This session was led by James Ward. I was somewhat familiar with him having found a couple of interesting posts on his blog in the past about easing functions in Flex. He focused mainly on what you should use to store and move your data under different circumstances. He briefly discussed the Tour de Flex AIR application which everyone in the session was given a copy of on a nice 1gb thumb drive. Tour de Flex shows how to use a myriad of components, both built in Flex components and third party ones. I was of course interested in playing with the mapping APIs included from Google, MapQuest and Yahoo Maps.

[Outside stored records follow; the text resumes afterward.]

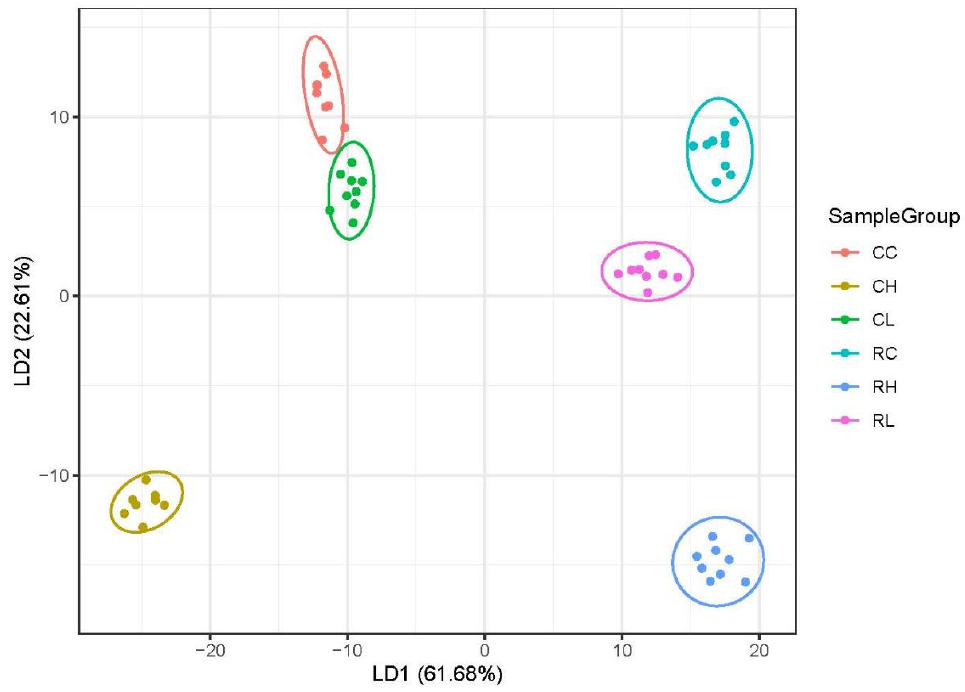
Figure 4. Linear discriminant analysis of Pinot noir wines by winemaking conditions with 25 selected important variables out of 243 lipid species as dependent variables and six winemaking conditions as independent variables. (RC: 27 ◦ C fermentation temperature, 0 g/L yeast product addition; RL: 27 ◦ C fermentation temperature, 0.5 g/L yeast product addition; RH: 27 ◦ C fermentation temperature, 1 g/L yeast product addition; CC: 16 ◦ C fermentation temperature, 0 g/L yeast product addition; CL: 16 ◦ C fermentation temperature, 0.5 g/L yeast product addition; and CH: 16 ◦ C fermentation temperature, 1 g/L yeast product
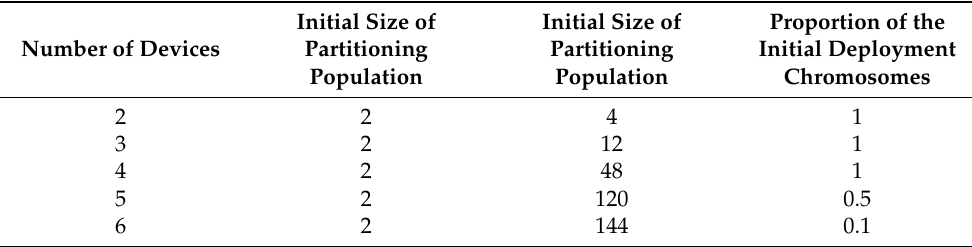
Table 2. The initial partitioning and deployment chromosome population size in experiments on B-AlexNet.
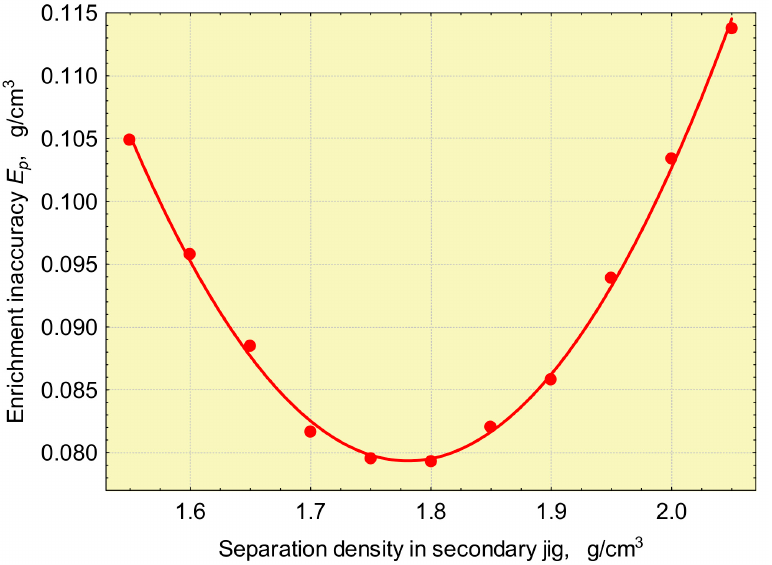
Figure 7. Enrichment inaccuracy in a system of two two-product jigs with secondary enrichment of an intermediate concentrate at different separation densities in a secondary jig.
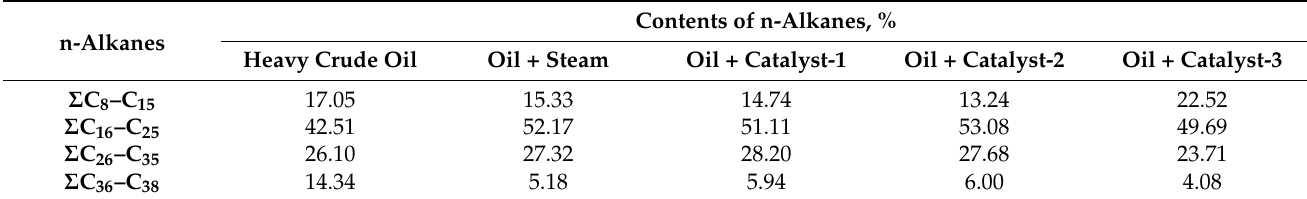
Table 6. Distribution of n-alkanes in saturate fraction of crude and upgraded oil.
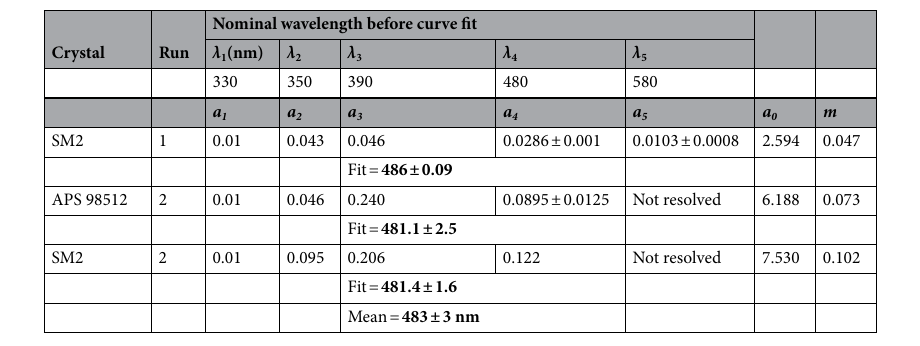
Table 3. Fit coefficients for absorbance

Next we talked about different ways to send your data over the wire from the server to the client. James has a great Flex application available online which allows you to test out all of the different options. Of course AMF (Remote Objects) was basically the fastest. It did seem to get beaten by Data Services using Flex Paging though, but that's what you pay for with Blaze DS I suppose. The application is quite nice and allows you to send rows across from a server side database.
He followed that presentation by giving a few other examples that boil down to things to be careful of when dealing with large amounts of data. With XML there is a memory overhead which can become significant with large amounts of data and can cause performance issues.

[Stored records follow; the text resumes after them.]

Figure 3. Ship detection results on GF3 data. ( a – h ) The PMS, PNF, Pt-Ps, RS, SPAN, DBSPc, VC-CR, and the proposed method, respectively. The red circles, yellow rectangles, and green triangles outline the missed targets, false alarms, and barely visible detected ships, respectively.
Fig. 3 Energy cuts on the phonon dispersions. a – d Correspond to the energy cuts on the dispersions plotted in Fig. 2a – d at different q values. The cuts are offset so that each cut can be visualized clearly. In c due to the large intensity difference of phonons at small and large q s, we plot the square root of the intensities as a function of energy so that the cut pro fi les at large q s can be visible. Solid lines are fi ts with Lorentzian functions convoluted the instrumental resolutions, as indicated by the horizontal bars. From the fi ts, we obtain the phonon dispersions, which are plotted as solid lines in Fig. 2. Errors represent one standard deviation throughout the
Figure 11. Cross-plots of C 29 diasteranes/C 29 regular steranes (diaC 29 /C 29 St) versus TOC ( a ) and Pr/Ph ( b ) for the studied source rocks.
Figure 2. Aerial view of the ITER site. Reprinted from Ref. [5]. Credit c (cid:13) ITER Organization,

For AMF (surely nothing is bad about AMF! It's a binary, no parsing required, way to send data!) he said to watch out for circular references and the overhead you accept for the use of binding. Sounds like a no big deal thing to me but maybe Adobe pays him to get people to consider buying Blaze DS?

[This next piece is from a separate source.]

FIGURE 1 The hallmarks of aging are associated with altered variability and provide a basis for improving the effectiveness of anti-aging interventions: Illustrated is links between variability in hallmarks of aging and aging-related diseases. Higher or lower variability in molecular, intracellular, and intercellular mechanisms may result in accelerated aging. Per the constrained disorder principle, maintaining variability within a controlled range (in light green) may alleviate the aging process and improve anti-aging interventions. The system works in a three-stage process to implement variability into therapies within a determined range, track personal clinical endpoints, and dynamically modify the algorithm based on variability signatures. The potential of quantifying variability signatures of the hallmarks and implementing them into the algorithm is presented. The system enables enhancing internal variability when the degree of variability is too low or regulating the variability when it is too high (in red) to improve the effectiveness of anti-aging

One last thing he talked about was something I had assumed but never really quantified. He built a quick Flex application which loaded 100,000 objects into an Array and the same objects into an ArrayCollection. It took the Array a mere 100 milliseconds to complete where the ArrayCollection took 1.4 seconds! So if you are dealing with large amounts of data and want your application to be fast, watch out for those ArrayCollections.